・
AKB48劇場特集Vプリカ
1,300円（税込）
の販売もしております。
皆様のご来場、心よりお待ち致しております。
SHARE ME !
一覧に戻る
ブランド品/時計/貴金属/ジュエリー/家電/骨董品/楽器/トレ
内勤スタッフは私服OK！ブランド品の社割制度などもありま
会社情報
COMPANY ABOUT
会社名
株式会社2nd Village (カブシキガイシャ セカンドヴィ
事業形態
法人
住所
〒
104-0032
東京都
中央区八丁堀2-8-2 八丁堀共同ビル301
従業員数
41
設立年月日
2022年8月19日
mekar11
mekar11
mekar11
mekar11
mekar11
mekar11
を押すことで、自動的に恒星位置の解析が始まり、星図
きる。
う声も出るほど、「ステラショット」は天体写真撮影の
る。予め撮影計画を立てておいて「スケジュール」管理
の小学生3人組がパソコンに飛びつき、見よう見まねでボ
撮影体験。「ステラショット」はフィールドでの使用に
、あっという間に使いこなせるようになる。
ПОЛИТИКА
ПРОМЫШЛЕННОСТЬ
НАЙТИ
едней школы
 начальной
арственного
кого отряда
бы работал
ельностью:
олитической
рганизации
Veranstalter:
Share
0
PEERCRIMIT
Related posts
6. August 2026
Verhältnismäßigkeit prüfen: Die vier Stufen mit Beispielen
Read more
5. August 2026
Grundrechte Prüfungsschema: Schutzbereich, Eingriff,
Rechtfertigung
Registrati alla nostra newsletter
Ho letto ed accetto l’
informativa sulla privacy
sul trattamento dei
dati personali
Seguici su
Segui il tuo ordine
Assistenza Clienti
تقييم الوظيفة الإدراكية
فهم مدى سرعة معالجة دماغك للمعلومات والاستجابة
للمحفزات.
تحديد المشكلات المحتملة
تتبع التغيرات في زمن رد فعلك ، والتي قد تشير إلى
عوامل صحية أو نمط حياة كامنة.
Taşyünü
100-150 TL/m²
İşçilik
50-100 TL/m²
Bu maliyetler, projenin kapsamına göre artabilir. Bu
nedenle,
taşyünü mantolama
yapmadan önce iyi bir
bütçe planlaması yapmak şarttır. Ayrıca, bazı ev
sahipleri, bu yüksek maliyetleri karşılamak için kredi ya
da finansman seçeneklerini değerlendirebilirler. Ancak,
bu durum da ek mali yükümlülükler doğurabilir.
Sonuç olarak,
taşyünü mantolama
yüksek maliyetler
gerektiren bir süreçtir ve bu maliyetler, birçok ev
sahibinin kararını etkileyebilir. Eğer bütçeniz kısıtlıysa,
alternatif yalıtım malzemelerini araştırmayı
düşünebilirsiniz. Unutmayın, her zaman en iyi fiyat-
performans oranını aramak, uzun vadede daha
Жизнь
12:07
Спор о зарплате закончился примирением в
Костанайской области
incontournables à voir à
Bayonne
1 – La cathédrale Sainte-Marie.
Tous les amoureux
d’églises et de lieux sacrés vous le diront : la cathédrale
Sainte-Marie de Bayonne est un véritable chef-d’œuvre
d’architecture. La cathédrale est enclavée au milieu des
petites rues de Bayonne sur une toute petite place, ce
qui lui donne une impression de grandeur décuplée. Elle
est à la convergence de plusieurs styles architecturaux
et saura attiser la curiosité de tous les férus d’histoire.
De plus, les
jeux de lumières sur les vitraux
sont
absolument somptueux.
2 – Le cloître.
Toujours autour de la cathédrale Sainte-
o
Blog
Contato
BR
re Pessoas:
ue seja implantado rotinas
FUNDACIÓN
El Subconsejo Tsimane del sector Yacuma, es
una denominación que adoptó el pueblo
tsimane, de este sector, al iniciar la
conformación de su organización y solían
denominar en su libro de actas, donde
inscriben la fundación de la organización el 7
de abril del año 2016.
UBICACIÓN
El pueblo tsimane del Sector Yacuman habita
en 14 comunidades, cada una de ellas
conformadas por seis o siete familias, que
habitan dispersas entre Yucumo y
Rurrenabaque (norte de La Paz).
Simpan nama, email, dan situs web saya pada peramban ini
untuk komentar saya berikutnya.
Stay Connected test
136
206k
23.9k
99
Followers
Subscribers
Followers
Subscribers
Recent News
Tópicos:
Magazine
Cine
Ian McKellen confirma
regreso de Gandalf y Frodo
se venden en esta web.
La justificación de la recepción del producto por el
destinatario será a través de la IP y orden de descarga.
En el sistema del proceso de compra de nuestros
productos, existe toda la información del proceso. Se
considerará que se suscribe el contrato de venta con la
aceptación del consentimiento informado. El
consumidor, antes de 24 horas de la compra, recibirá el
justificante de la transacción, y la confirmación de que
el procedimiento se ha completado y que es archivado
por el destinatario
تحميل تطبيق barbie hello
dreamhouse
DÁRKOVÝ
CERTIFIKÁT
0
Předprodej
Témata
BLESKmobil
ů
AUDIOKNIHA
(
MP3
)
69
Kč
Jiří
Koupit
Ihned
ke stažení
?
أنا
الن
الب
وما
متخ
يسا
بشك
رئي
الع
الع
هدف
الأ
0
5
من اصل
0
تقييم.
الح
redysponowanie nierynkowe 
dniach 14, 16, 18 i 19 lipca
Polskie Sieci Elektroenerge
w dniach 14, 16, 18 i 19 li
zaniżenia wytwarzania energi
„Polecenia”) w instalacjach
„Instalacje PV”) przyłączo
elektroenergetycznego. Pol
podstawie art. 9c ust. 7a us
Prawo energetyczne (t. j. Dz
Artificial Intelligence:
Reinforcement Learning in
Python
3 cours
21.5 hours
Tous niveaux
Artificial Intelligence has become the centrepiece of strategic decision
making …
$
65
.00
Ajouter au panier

## What this task involves
Report every line above that contains the string "ステラショット", matching case exactly.

## Written answer
う声も出るほど、「ステラショット」は天体写真撮影の
撮影体験。「ステラショット」はフィールドでの使用に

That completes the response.